We recently posted about defendant ViewSonic’s Answer in Zenith Elec. v. Viewsonic, which Answer included FRAND-related affirmative defenses and counterclaims against plaintiffs Zenith, Panasonic and Philips, as well as a FRAND-related Third-Party claim against MPEG LA. On Monday, December 2, Curtis filed a motion to bifurcate the trial in the related case brought by Zenith against it, requesting that the court try the issues of infringement and validity prior to trying Curtis’ FRAND-related defenses and counterclaims.
Prevent Juror Confusion: Curtis argues that, absent bifurcation, there is a significant risk that the jury will be confused by the many issues faced:
track various infringement and validity issues at a patent-by-patent (and claim-by-claim) level, while considering complex damages issues that cover multiple patents and accused products, and while considering defenses and counterclaims—including exhaustion and the plaintiffs’ FRAND violations—that span the entire case and invoke entirely different legal principals.
Bifurcation will avoid confusion, streamline the evidence and “permit the jury to focus on discrete issues, and avoid prejudice.”
Prevent Prejudice to Curtis: Curtis argues it would be prejudiced without bifurcation, because “the jury will be asked to consider Curtis’ non-infringement and invalidity claims while weighing the fairness/reasonableness of the parties’ licensing efforts—the ‘F’ and ‘R’ in FRAND,” the latter of which, according to Curtis, are protected by Federal Rule of Evidence 408 “and should not be used to support plaintiffs’ infringement claims.”
No Prejudice to Zenith/Efficiency: Finally, Curtis argues that bifurcation will not prejudice Zenith and will result in efficiencies. “Curtis proposes to conduct phase two of the trial before the same jury that will hear phase one” and “submits that the two weeks currently allotted for trial provides adequate time to accommodate both phases, and that the efficiencies attendant to bifurcation will help all parties address issues in a more efficient manner.”
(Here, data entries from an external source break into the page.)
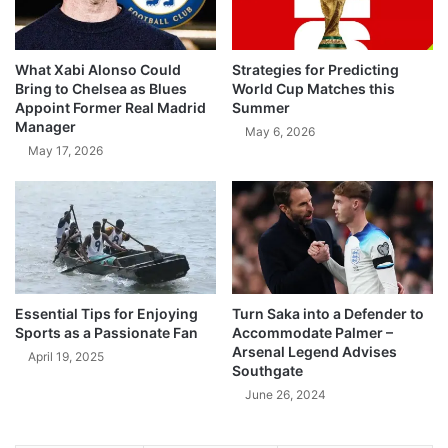
What Xabi Alonso Could
Strategies for Predicting
Bring to Chelsea as Blues
World Cup Matches this
Appoint Former Real Madrid
Summer
Manager
May 6, 2026
May 17, 2026
Essential Tips for Enjoying
Turn Saka into a Defender to
Sports as a Passionate Fan
Accommodate Palmer –
Arsenal Legend Advises
April 19, 2025
Southgate
June 26, 2024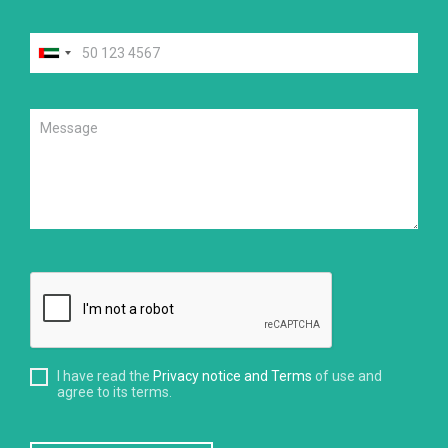
I have read the
Privacy notice and Terms
of use and
agree to its terms.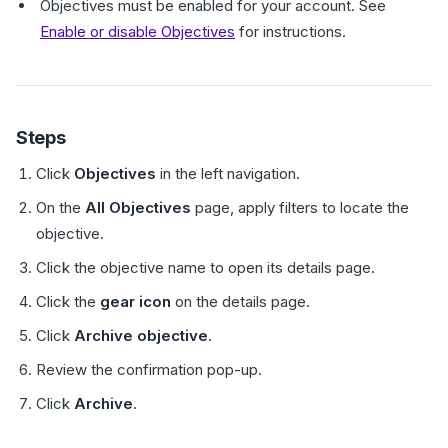
Objectives must be enabled for your account. See
Enable or disable Objectives
for instructions.
Steps
Click
Objectives
in the left navigation.
On the
All Objectives
page, apply filters to locate the
objective.
Click the objective name to open its details page.
Click the
gear icon
on the details page.
Click
Archive objective
.
Review the confirmation pop-up.
Click
Archive
.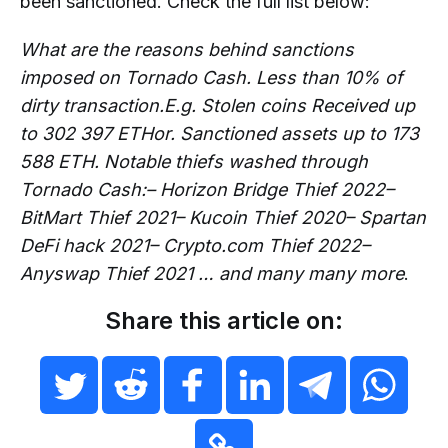
been sanctioned. Check the full list below:
What are the reasons behind sanctions
imposed on Tornado Cash. Less than 10% of
dirty transaction.E.g. Stolen coins Received up
to 302 397 ETHor. Sanctioned assets up to 173
588 ETH. Notable thiefs washed through
Tornado Cash:– Horizon Bridge Thief 2022–
BitMart Thief 2021– Kucoin Thief 2020– Spartan
DeFi hack 2021– Crypto.com Thief 2022–
Anyswap Thief 2021 … and many many more
.
Share this article on: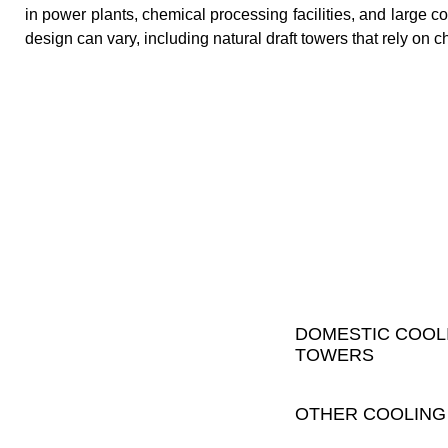
in power plants, chemical processing facilities, and large c
design can vary, including natural draft towers that rely on c
DOMESTIC COOL
TOWERS
OTHER COOLING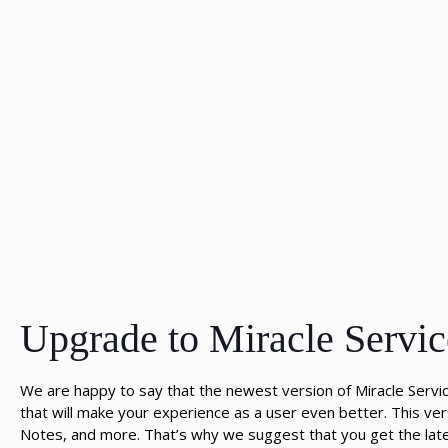
Upgrade to Miracle Servic
We are happy to say that the newest version of Miracle Servi
that will make your experience as a user even better. This v
Notes, and more. That’s why we suggest that you get the latest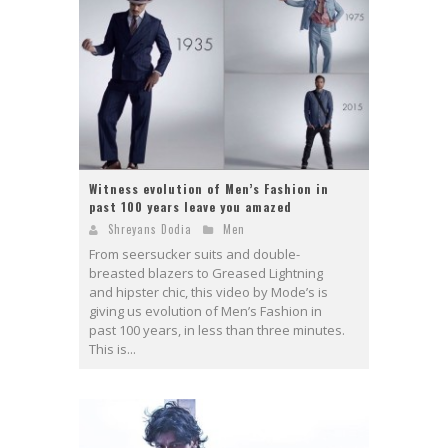
Witness evolution of Men’s Fashion in
past 100 years leave you amazed
Shreyans Dodia
Men
From seersucker suits and double-
breasted blazers to Greased Lightning
and hipster chic, this video by Mode’s is
giving us evolution of Men’s Fashion in
past 100 years, in less than three minutes.
This is...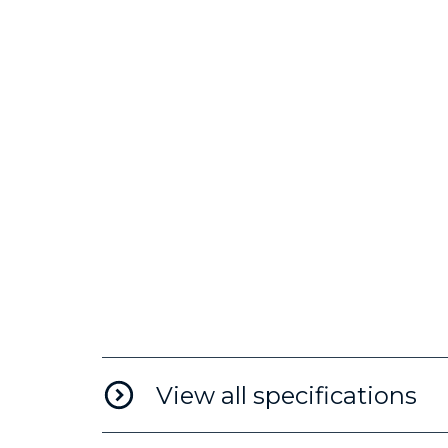
View all specifications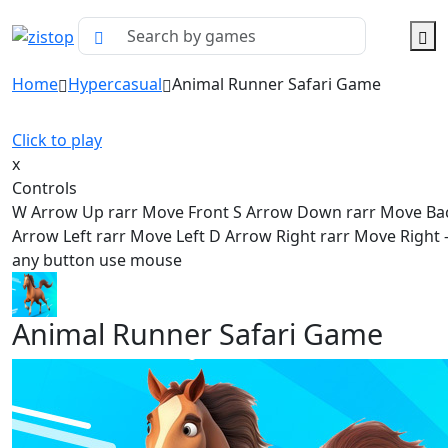
Home
Hypercasual
Animal Runner Safari Game
Click to play
x
Controls
W Arrow Up rarr Move Front S Arrow Down rarr Move Ba
Arrow Left rarr Move Left D Arrow Right rarr Move Right - 
any button use mouse
Animal Runner Safari Game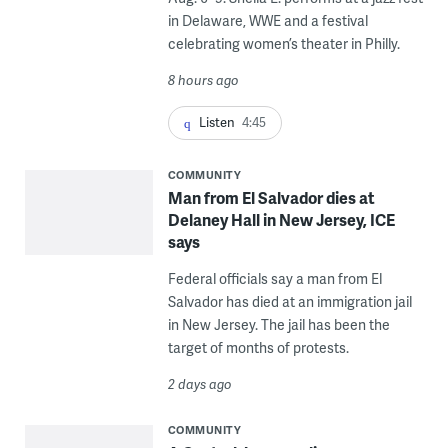
in Delaware, WWE and a festival
celebrating women’s theater in Philly.
8 hours ago
Listen
4:45
COMMUNITY
Man from El Salvador dies at
Delaney Hall in New Jersey, ICE
says
Federal officials say a man from El
Salvador has died at an immigration jail
in New Jersey. The jail has been the
target of months of protests.
2 days ago
COMMUNITY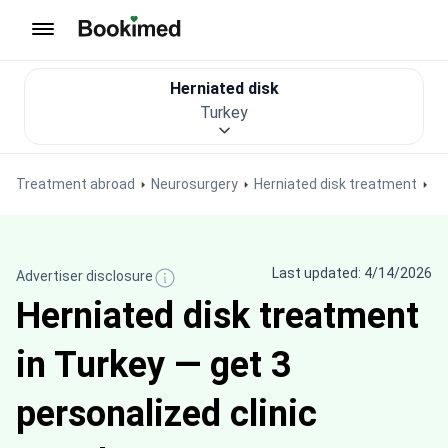
To homepage
Herniated disk
Turkey
Treatment abroad
Neurosurgery
Herniated disk treatment
Last updated: 4/14/2026
Advertiser disclosure
Herniated disk treatment
in Turkey — get 3
personalized clinic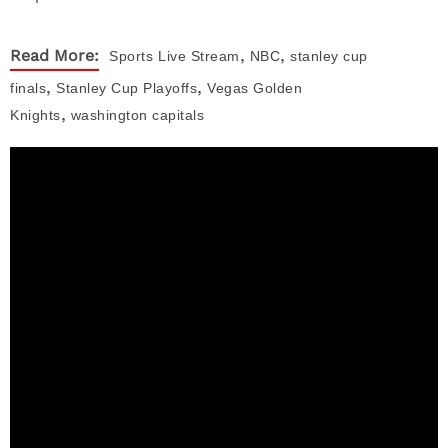
,
,
Read More:
Sports
Live Stream
NBC
stanley cup
,
,
finals
Stanley Cup Playoffs
Vegas Golden
,
Knights
washington capitals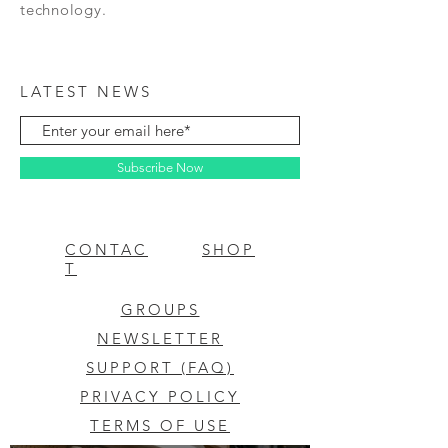
technology.
LATEST NEWS
Subscribe Now
CONTAC
SHOP
T
GROUPS
NEWSLETTER
SUPPORT (FAQ)
PRIVACY POLICY
TERMS OF USE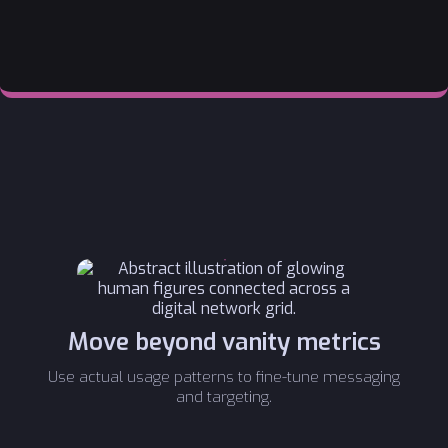
Move beyond vanity metrics
Use actual usage patterns to fine-tune messaging
and targeting.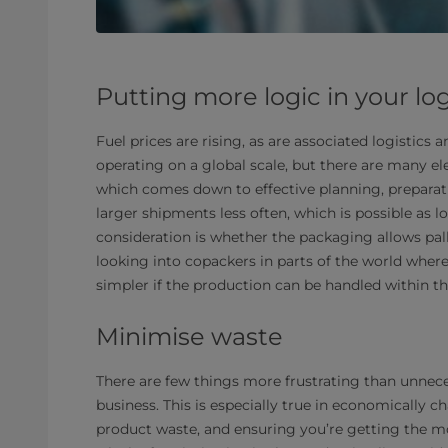
Putting more logic in your log
Fuel prices are rising, as are associated logistics 
operating on a global scale, but there are many el
which comes down to effective planning, preparat
larger shipments less often, which is possible as 
consideration is whether the packaging allows pallet
looking into copackers in parts of the world where
simpler if the production can be handled within th
Minimise waste
There are few things more frustrating than unnec
business. This is especially true in economically ch
product waste, and ensuring you’re getting the m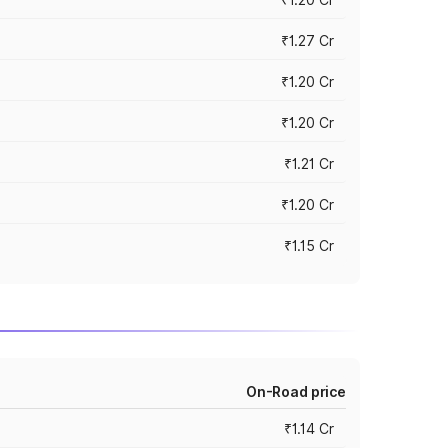
₹1.27 Cr
₹1.20 Cr
₹1.20 Cr
₹1.21 Cr
₹1.20 Cr
₹1.15 Cr
On-Road price
₹1.14 Cr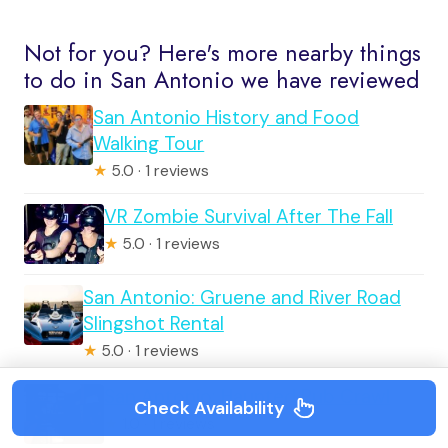
Not for you? Here's more nearby things
to do in San Antonio we have reviewed
San Antonio History and Food
Walking Tour
★
5.0 · 1 reviews
VR Zombie Survival After The Fall
★
5.0 · 1 reviews
San Antonio: Gruene and River Road
Slingshot Rental
★
5.0 · 1 reviews
San Antonio: Haunted Pub Crawl
Check Availability
★
1.0 · 1 reviews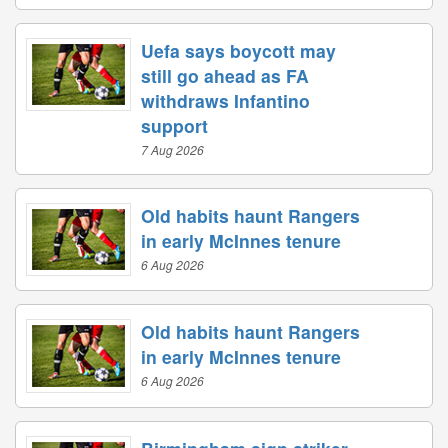
Uefa says boycott may
still go ahead as FA
withdraws Infantino
support
7 Aug 2026
Old habits haunt Rangers
in early McInnes tenure
6 Aug 2026
Old habits haunt Rangers
in early McInnes tenure
6 Aug 2026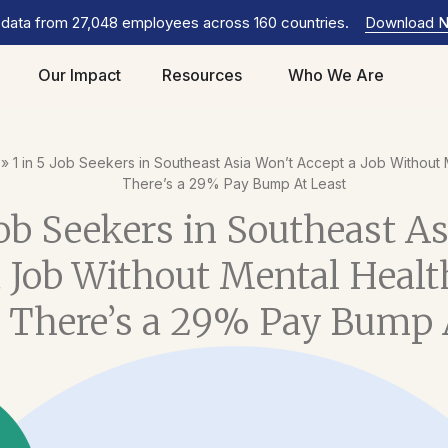
 data from 27,048 employees across 160 countries.
Download 
Our Impact
Resources
Who We Are
»
1 in 5 Job Seekers in Southeast Asia Won’t Accept a Job Without 
There’s a 29% Pay Bump At Least
Job Seekers in Southeast A
 Job Without Mental Healt
 There’s a 29% Pay Bump 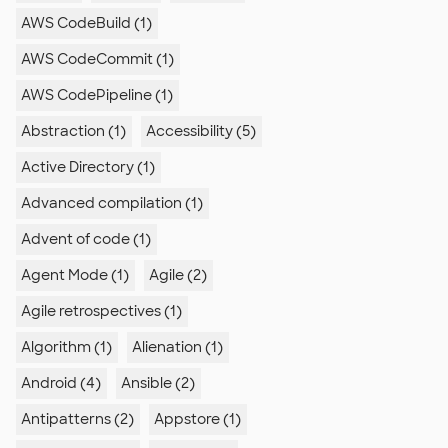
AWS CodeBuild (1)
AWS CodeCommit (1)
AWS CodePipeline (1)
Abstraction (1)
Accessibility (5)
Active Directory (1)
Advanced compilation (1)
Advent of code (1)
Agent Mode (1)
Agile (2)
Agile retrospectives (1)
Algorithm (1)
Alienation (1)
Android (4)
Ansible (2)
Antipatterns (2)
Appstore (1)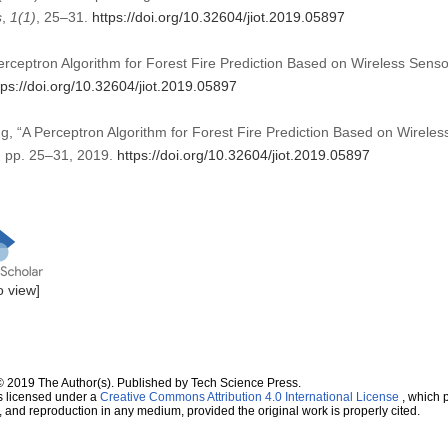
s
,
1
(1)
, 25–31.
https://doi.org/10.32604/jiot.2019.05897
rceptron Algorithm for Forest Fire Prediction Based on Wireless Senso
tps://doi.org/10.32604/jiot.2019.05897
g, “A Perceptron Algorithm for Forest Fire Prediction Based on Wirele
 1, pp. 25–31, 2019.
https://doi.org/10.32604/jiot.2019.05897
to view]
© 2019 The Author(s). Published by Tech Science Press.
s licensed under a
Creative Commons Attribution 4.0 International License
, which p
n, and reproduction in any medium, provided the original work is properly cited.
Bifurcation of FRAND-related issues from infringement and validity issues has been considered by other courts as well. As we discussed in a prior post, the parties in In re Innovatio IP Ventures before Judge Holderman agreed to waive their rights to a jury trial on damages in order to have a bench trial to determine a RAND-rate which would, in turn, allow the parties to assess early settlement without first going through what they considered to be the expense of a liability trial on infringement and validity. Similarly, in Interdigital v. Huawei, the defendants sought to expedite trial on their declaratory judgment for a RAND-rate, but the Court denied the request, holding that trying that issue on an expedited basis would only resolve “a sliver” of the case.